Over half a decade, Telecom Plus managed to grow its earnings per share at 7.9% a year. This EPS growth is reasonably close to the 10% average annual increase in the share price. This indicates that investor sentiment towards the company has not changed a great deal. Indeed, it would appear the share price is reacting to the EPS.

The image below shows how EPS has tracked over time (if you click on the image you can see greater detail).

earnings-per-share-growth
earnings-per-share-growth

We know that Telecom Plus has improved its bottom line lately, but is it going to grow revenue? Check if analysts think Telecom Plus will grow revenue in the future.

What About Dividends?

As well as measuring the share price return, investors should also consider the total shareholder return (TSR). The TSR is a return calculation that accounts for the value of cash dividends (assuming that any dividend received was reinvested) and the calculated value of any discounted capital raisings and spin-offs. Arguably, the TSR gives a more comprehensive picture of the return generated by a stock. In the case of Telecom Plus, it has a TSR of 93% for the last 5 years. That exceeds its share price return that we previously mentioned. And there's no prize for guessing that the dividend payments largely explain the divergence!

A Different Perspective

It's nice to see that Telecom Plus shareholders have received a total shareholder return of 31% over the last year. That's including the dividend. That's better than the annualised return of 14% over half a decade, implying that the company is doing better recently. Someone with an optimistic perspective could view the recent improvement in TSR as indicating that the business itself is getting better with time. It's always interesting to track share price performance over the longer term. But to understand Telecom Plus better, we need to consider many other factors. To that end, you should be aware of the 1 warning sign we've spotted with Telecom Plus .

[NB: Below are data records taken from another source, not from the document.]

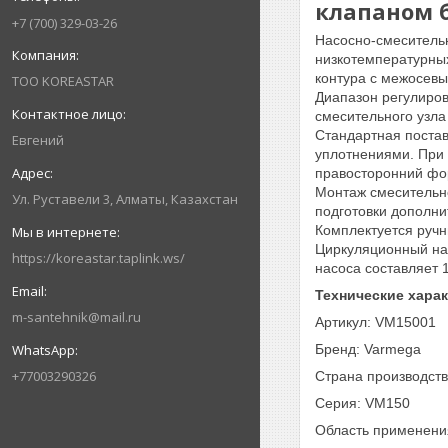
клапаном
б
+7 (700) 329-03-26
Насосно-смеситель
низкотемпературных
контура с межосевы
ТОО KOREASTAR
Диапазон регулиров
смесительного узла 
Стандартная постав
Евгений
уплотнениями. При 
правосторонний фо
Монтаж смесительно
Ул. Руставели 3, Алматы, Казахстан
подготовки дополни
Комплектуется руч
Циркуляционный нас
https://koreastar.taplink.ws/
насоса составляет 
Технические хара
m-santehnik@mail.ru
Артикул: VM15001
Бренд: Varmega
+77003290326
Страна производств
Серия: VM150
Область применени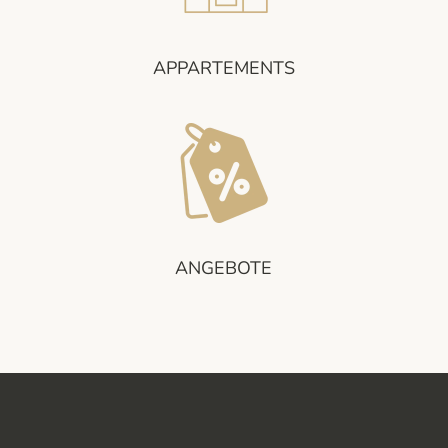
APPARTEMENTS
ANGEBOTE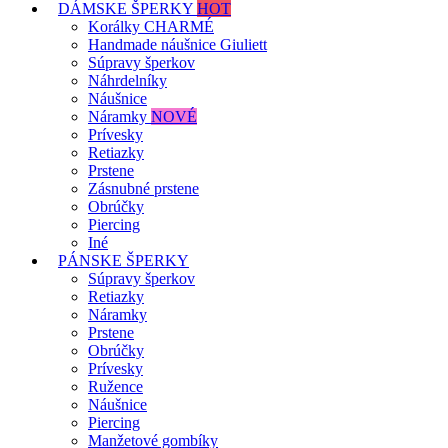
DÁMSKE ŠPERKY
HOT
Korálky CHARMÉ
Handmade náušnice Giuliett
Súpravy šperkov
Náhrdelníky
Náušnice
Náramky
NOVÉ
Prívesky
Retiazky
Prstene
Zásnubné prstene
Obrúčky
Piercing
Iné
PÁNSKE ŠPERKY
Súpravy šperkov
Retiazky
Náramky
Prstene
Obrúčky
Prívesky
Ružence
Náušnice
Piercing
Manžetové gombíky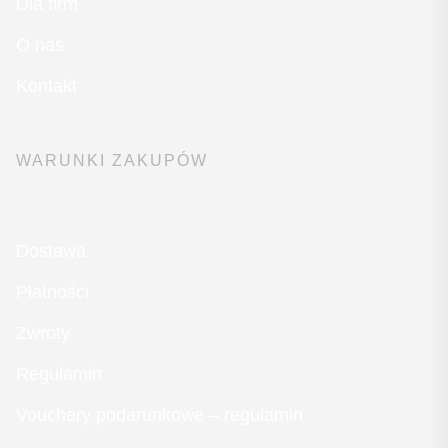
Dla firm
O nas
Kontakt
WARUNKI ZAKUPÓW
Dostawa
Płatności
Zwroty
Regulamin
Vouchery podarunkowe – regulamin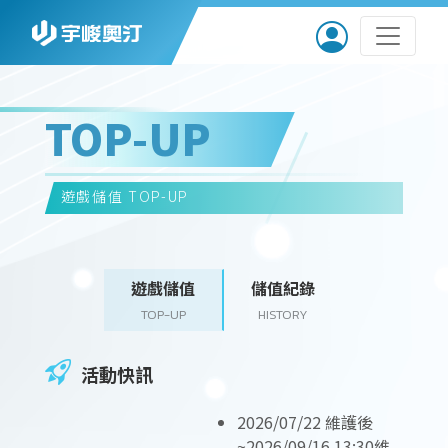
TOP-UP
遊戲儲值
TOP-UP
遊戲儲值
儲值紀錄
TOP-UP
HISTORY
活動快訊
2026/07/22 維護後
~2026/09/16 13:30維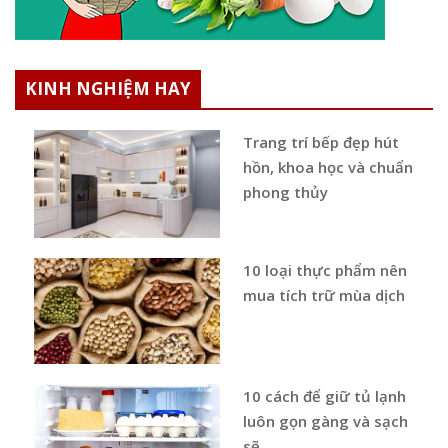
KINH NGHIỆM HAY
Trang trí bếp đẹp hút
hồn, khoa học và chuẩn
phong thủy
10 loại thực phẩm nên
mua tích trữ mùa dịch
10 cách để giữ tủ lạnh
luôn gọn gàng và sạch
sẽ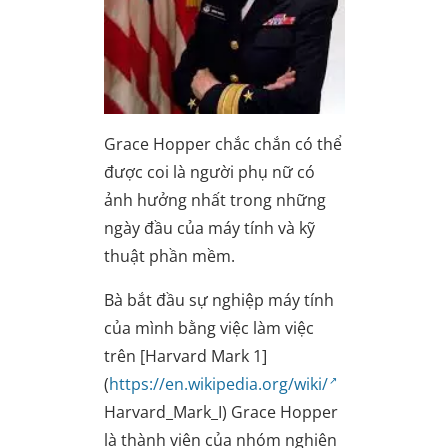
Grace Hopper chắc chắn có thể
được coi là người phụ nữ có
ảnh hưởng nhất trong những
ngày đầu của máy tính và kỹ
thuật phần mềm.
Bà bắt đầu sự nghiệp máy tính
của mình bằng việc làm việc
trên [Harvard Mark 1]
(
https://en.wikipedia.org/wiki/
Harvard_Mark_I) Grace Hopper
là thành viên của nhóm nghiên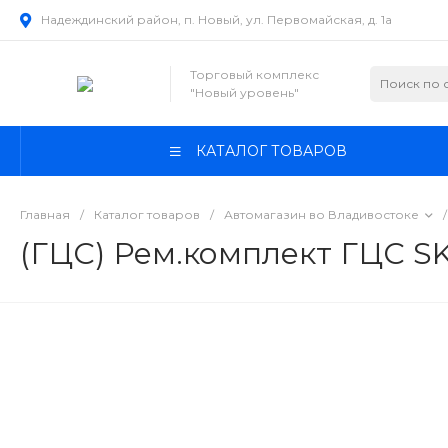
Надеждинский район, п. Новый, ул. Первомайская, д. 1а
Торговый комплекс
"Новый уровень"
КАТАЛОГ ТОВАРОВ
Главная
/
Каталог товаров
/
Автомагазин во Владивостоке
/
(ГЦС) Рем.комплект ГЦС S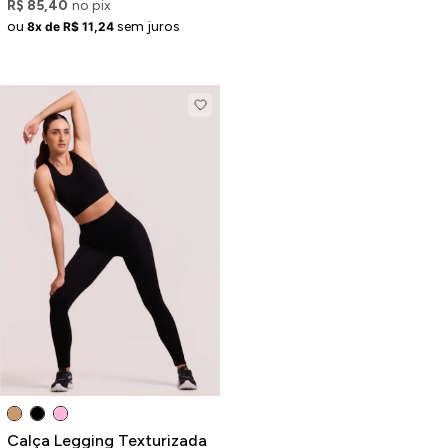
R$ 85,40
no pix
ou
sem juros
8x de R$ 11,24
Calça Legging Texturizada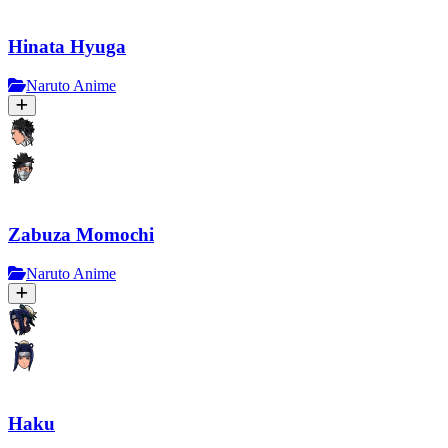
Hinata Hyuga
Naruto Anime
Zabuza Momochi
Naruto Anime
Haku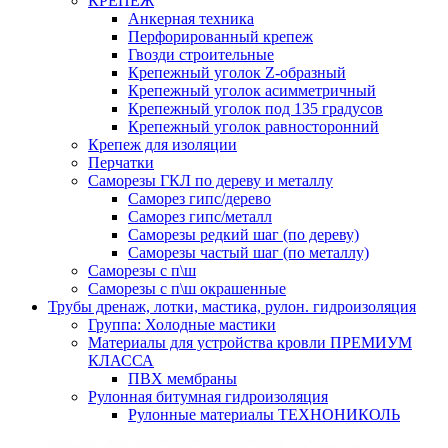
КРЕПЕЖ
Анкерная техника
Перфорированный крепеж
Гвозди строительные
Крепежный уголок Z-образный
Крепежный уголок асимметричный
Крепежный уголок под 135 градусов
Крепежный уголок равносторонний
Крепеж для изоляции
Перчатки
Саморезы ГКЛ по дереву и металлу
Саморез гипс/дерево
Саморез гипс/металл
Саморезы редкий шаг (по дереву)
Саморезы частый шаг (по металлу)
Саморезы с п\ш
Саморезы с п\ш окрашенные
Трубы дренаж, лотки, мастика, рулон. гидроизоляция
Группа: Холодные мастики
Материалы для устройства кровли ПРЕМИУМ
КЛАССА
ПВХ мембраны
Рулонная битумная гидроизоляция
Рулонные материалы ТЕХНОНИКОЛЬ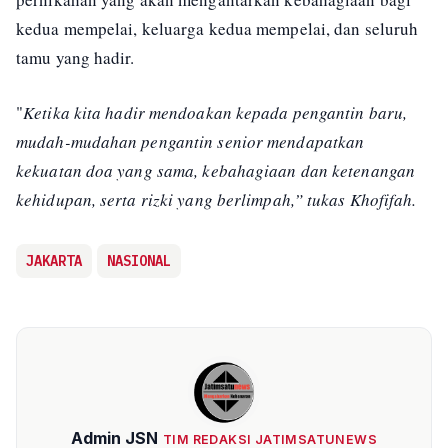
kedua mempelai, keluarga kedua mempelai, dan seluruh
tamu yang hadir.
"
Ketika kita hadir mendoakan kepada pengantin baru,
mudah-mudahan pengantin senior mendapatkan
kekuatan doa yang sama, kebahagiaan dan ketenangan
kehidupan, serta rizki yang berlimpah,” tukas Khofifah.
JAKARTA
NASIONAL
Admin JSN
TIM REDAKSI JATIMSATUNEWS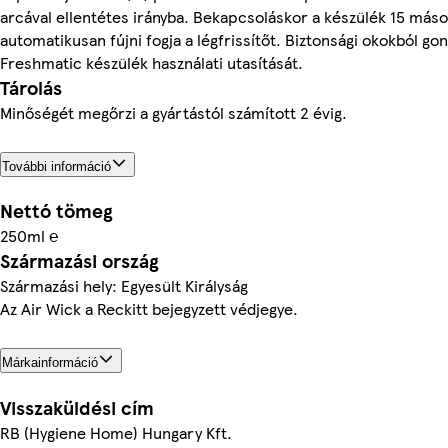
arcával ellentétes irányba. Bekapcsoláskor a készülék 15 máso
automatikusan fújni fogja a légfrissítőt. Biztonsági okokból g
Freshmatic készülék használati utasítását.
Tárolás
Minőségét megőrzi a gyártástól számított 2 évig.
További információ
Nettó tömeg
250ml ℮
Származási ország
Származási hely: Egyesült Királyság
Az Air Wick a Reckitt bejegyzett védjegye.
Márkainformáció
Visszaküldési cím
RB (Hygiene Home) Hungary Kft.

We will like Telecom Plus better if we see some big insider buys. While we wait, check out this free list of growing companies with considerable, recent, insider buying.

Please note, the market returns quoted in this article reflect the market weighted average returns of stocks that currently trade on British exchanges.

Have feedback on this article? Concerned about the content? Get in touch with us directly. Alternatively, email editorial-team (at) simplywallst.com.

This article by Simply Wall St is general in nature. We provide commentary based on historical data and analyst forecasts only using an unbiased methodology and our articles are not intended to be financial advice. It does not constitute a recommendation to buy or sell any stock, and does not take account of your objectives, or your financial situation. We aim to bring you long-term focused analysis driven by fundamental data. Note that our analysis may not factor in the latest price-sensitive company announcements or qualitative material. Simply Wall St has no position in any stocks mentioned.